== Text passage ==

Dock Square agrees to indemnify, to the extent permitted by
applicable law, CCNI and its directors, each of its officers who
signs the registration statement, each Person who controls CCNI,
legal counsel and accountants for CCNI, any underwriter and any
other shareholder of CCNI Registrable Shares against any Damages
incurred, in each case only to the extent that such Damages are
caused by or contained in any information furnished in writing to
CCNI by or on behalf of Dock Square expressly for use in connection
with such registration; provided, however, that in no event shall
the amounts payable under this Section 5(e) exceed the net
proceeds from the offering received by Dock Square, except in the
case of fraud or intentional misconduct by Dock
Square.

 

(f)           Legend
Removal. Upon the request of Dock Square from time to time
following the expiration of the applicable holding period for any
Registrable Securities under Rule 144 of the Securities Act
(“Rule
144”), CCNI agrees to cooperate with Dock Square and,
following the delivery by Dock Square of the information described
in clauses (i)
through (iii)
below, take all steps reasonably necessary in order to promptly
effect the removal of any restrictive legend on the Registrable
Securities, provided, however, that if such request is made with
respect to Registrable Securities acquired from CCNI or an
affiliate (as defined under Rule 144) of CCNI within one year of
such request, CCNI shall only be required to remove any restrictive
legend on such Registrable Securities in connection with a sale.
CCNI shall bear all costs associated with the removal of such
legend, regardless of whether the request is made in connection
with a sale or otherwise, so long as Dock Square provides to CCNI
any information CCNI deems reasonably necessary to determine that
the legend is no longer required under the Securities Act or
applicable state securities laws, including (if there is no
applicable registration statement) (i) a certification that the
holder is not an affiliate (as defined under Rule 144) of CCNI,
(ii) a covenant to inform CCNI if it should thereafter become an
affiliate (as defined under Rule 144) of CCNI and to consent to the
notation of an appropriate restriction in such event, and (iii) a
certification as to the length of time the Registrable Securities
have been held.

===
== Supplied entries ==

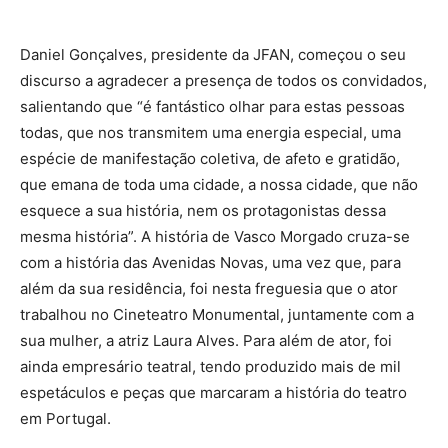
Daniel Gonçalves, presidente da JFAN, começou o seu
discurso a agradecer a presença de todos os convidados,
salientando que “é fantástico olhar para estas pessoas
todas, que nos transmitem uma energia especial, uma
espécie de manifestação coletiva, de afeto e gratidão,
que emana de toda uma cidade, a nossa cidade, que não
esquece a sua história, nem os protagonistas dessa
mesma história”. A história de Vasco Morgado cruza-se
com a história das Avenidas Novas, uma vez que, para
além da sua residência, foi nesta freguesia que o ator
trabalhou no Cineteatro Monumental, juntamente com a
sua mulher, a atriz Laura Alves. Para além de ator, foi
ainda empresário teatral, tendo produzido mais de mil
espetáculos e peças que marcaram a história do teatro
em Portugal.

===
== Supplied entries ==

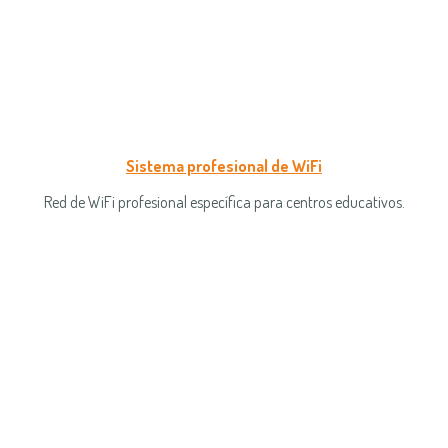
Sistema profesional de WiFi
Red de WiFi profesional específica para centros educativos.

===

### [What you should do]
From the Dock Square agreement text above, set down the passage word for word, beginning at the words "below, take all" and stopping after "with a sale.".

### [Your solution]
below, take all steps reasonably necessary in order to promptly
effect the removal of any restrictive legend on the Registrable
Securities, provided, however, that if such request is made with
respect to Registrable Securities acquired from CCNI or an
affiliate (as defined under Rule 144) of CCNI within one year of
such request, CCNI shall only be required to remove any restrictive
legend on such Registrable Securities in connection with a sale.